> **What is expected**
Repeat the listing below word for word, stopping after the line that contains "The Inefficiency of Random Walks".

+++

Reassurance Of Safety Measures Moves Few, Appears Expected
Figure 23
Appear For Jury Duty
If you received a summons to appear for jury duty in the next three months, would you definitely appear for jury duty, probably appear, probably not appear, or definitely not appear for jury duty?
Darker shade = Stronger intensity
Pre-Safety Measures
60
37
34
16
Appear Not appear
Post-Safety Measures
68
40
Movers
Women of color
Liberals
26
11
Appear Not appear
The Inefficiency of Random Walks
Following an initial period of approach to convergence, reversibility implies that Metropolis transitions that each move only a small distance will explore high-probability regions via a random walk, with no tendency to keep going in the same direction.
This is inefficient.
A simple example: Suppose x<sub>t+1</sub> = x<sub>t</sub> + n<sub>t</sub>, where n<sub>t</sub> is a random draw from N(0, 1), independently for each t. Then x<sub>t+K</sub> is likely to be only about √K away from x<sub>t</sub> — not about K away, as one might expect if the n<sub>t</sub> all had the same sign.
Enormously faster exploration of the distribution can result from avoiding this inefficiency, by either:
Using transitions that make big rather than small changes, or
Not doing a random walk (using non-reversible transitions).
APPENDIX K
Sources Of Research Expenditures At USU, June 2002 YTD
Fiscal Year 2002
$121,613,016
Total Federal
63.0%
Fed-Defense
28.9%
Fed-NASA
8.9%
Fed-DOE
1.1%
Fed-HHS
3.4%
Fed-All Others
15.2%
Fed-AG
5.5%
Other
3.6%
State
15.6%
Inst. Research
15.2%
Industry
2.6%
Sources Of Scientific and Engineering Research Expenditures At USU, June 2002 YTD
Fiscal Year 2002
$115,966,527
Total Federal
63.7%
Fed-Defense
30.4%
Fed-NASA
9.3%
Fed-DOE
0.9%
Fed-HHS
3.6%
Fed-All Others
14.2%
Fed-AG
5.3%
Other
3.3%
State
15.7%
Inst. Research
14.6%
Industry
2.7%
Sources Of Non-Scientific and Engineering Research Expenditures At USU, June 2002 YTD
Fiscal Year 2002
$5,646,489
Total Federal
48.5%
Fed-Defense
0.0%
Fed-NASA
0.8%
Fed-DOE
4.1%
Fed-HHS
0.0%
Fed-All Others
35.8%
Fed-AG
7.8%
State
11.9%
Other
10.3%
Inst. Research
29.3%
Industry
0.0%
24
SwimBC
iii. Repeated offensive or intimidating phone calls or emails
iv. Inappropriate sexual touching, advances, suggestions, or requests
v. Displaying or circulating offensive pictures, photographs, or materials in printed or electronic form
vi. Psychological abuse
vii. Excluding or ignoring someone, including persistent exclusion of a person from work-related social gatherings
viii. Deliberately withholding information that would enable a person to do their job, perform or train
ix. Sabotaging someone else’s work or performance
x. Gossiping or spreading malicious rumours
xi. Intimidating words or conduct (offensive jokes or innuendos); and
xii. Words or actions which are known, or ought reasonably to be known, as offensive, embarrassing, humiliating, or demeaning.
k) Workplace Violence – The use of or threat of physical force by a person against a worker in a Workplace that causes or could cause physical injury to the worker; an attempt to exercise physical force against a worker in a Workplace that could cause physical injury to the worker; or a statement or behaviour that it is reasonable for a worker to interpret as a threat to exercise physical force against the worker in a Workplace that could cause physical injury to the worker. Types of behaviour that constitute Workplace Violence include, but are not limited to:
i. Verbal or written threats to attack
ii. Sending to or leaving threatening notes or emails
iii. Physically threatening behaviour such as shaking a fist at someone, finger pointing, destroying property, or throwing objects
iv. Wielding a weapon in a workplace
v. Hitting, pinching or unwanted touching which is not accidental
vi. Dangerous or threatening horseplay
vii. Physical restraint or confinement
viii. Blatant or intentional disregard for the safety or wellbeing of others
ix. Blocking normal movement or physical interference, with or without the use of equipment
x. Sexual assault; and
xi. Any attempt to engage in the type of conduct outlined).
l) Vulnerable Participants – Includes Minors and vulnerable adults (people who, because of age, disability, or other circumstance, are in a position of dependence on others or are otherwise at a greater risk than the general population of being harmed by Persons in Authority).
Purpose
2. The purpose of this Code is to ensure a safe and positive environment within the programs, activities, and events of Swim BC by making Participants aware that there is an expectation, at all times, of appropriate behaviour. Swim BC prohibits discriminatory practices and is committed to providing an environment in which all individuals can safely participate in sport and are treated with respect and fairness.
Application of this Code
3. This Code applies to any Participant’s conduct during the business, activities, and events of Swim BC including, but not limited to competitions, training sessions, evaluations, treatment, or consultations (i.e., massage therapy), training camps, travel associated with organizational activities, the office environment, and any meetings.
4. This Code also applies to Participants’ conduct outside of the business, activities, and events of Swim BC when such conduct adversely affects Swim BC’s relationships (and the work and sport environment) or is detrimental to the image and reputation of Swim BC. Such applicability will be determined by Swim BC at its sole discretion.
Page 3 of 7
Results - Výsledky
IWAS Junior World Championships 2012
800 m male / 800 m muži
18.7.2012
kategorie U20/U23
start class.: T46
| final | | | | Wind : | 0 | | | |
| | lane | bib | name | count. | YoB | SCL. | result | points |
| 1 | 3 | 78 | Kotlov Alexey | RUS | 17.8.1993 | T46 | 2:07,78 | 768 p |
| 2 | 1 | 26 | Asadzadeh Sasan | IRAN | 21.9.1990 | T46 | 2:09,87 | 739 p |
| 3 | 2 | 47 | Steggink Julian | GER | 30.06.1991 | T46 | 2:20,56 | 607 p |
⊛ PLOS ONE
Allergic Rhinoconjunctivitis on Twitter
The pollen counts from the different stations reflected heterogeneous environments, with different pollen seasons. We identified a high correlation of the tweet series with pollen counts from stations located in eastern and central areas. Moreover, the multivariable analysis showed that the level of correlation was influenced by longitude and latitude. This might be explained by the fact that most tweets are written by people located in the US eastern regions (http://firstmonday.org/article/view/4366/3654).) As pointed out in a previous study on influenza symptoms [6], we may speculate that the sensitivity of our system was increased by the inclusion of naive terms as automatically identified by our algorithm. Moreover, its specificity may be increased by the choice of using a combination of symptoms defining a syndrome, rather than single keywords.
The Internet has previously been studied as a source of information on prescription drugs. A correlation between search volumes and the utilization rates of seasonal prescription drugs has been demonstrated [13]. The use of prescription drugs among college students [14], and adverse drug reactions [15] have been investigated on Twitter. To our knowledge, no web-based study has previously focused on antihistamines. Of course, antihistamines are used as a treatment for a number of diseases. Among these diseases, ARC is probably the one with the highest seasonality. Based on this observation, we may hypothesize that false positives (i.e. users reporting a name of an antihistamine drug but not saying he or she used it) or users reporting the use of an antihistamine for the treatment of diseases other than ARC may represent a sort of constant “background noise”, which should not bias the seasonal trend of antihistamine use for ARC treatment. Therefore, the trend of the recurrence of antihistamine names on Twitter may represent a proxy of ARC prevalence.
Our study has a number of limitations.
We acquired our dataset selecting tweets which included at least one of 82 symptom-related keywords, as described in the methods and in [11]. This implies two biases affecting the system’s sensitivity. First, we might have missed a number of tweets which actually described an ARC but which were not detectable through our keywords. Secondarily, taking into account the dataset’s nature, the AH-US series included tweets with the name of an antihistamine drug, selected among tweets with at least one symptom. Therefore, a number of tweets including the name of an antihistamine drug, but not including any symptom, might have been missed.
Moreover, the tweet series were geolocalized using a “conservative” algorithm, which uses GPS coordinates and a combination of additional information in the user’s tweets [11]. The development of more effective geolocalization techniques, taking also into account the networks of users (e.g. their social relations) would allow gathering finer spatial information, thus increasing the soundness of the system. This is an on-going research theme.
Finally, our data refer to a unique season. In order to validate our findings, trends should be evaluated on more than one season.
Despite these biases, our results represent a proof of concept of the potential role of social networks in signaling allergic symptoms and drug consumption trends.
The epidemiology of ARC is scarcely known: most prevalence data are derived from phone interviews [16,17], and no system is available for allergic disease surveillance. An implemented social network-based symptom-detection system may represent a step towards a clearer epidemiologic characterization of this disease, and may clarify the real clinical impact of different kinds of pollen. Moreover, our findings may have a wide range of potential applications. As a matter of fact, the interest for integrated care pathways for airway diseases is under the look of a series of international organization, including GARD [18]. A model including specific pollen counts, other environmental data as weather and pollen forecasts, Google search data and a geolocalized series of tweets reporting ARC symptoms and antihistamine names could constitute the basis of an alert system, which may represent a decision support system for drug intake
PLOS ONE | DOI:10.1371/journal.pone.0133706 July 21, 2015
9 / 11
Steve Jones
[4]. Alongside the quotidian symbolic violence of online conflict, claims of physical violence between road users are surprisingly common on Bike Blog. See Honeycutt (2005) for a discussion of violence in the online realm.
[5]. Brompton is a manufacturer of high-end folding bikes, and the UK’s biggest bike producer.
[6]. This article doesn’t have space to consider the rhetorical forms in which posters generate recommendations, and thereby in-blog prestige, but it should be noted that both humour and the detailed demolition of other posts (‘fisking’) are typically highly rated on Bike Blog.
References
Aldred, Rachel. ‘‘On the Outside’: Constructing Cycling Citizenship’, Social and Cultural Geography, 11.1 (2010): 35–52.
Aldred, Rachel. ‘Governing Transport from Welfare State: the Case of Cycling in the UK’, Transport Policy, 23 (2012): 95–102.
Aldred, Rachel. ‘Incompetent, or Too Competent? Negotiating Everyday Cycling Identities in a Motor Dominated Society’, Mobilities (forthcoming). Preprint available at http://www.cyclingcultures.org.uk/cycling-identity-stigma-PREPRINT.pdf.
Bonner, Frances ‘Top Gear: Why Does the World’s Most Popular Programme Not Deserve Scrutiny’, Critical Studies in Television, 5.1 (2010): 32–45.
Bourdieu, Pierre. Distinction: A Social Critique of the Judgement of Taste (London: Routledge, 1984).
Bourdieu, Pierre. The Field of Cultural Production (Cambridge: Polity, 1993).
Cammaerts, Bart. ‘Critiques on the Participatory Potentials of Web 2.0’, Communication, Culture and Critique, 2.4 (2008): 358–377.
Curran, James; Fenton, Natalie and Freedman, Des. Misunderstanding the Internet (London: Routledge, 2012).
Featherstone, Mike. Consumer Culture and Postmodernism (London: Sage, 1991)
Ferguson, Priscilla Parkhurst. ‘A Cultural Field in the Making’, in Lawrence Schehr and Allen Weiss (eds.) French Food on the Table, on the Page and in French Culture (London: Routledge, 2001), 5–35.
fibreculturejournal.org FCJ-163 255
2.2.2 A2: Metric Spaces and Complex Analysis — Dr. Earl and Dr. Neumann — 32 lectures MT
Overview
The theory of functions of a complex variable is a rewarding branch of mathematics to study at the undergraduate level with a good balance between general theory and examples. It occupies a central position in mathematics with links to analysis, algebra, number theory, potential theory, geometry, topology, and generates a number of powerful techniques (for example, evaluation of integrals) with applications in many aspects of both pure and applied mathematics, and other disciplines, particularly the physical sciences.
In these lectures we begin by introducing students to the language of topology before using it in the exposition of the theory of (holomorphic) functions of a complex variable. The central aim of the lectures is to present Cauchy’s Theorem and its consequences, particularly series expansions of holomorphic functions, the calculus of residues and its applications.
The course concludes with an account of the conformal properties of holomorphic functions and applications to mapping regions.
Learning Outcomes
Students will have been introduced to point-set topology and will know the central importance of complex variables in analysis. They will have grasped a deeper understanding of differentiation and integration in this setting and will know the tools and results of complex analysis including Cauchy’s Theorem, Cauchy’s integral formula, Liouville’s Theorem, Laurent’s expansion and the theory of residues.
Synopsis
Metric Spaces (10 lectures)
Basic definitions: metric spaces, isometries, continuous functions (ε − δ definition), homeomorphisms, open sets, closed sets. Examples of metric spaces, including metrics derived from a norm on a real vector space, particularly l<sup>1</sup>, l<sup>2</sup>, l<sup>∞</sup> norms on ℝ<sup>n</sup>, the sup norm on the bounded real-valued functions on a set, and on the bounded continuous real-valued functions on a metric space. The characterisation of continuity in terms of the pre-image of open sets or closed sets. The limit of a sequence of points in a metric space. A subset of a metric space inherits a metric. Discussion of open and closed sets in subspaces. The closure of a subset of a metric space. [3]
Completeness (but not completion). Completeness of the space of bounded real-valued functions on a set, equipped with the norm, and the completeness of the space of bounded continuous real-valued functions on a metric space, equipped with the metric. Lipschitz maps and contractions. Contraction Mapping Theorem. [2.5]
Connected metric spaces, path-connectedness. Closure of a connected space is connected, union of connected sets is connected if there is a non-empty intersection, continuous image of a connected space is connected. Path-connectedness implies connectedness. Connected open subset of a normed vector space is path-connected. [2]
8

+++

> **Task output**
Reassurance Of Safety Measures Moves Few, Appears Expected
Figure 23
Appear For Jury Duty
If you received a summons to appear for jury duty in the next three months, would you definitely appear for jury duty, probably appear, probably not appear, or definitely not appear for jury duty?
Darker shade = Stronger intensity
Pre-Safety Measures
60
37
34
16
Appear Not appear
Post-Safety Measures
68
40
Movers
Women of color
Liberals
26
11
Appear Not appear
The Inefficiency of Random Walks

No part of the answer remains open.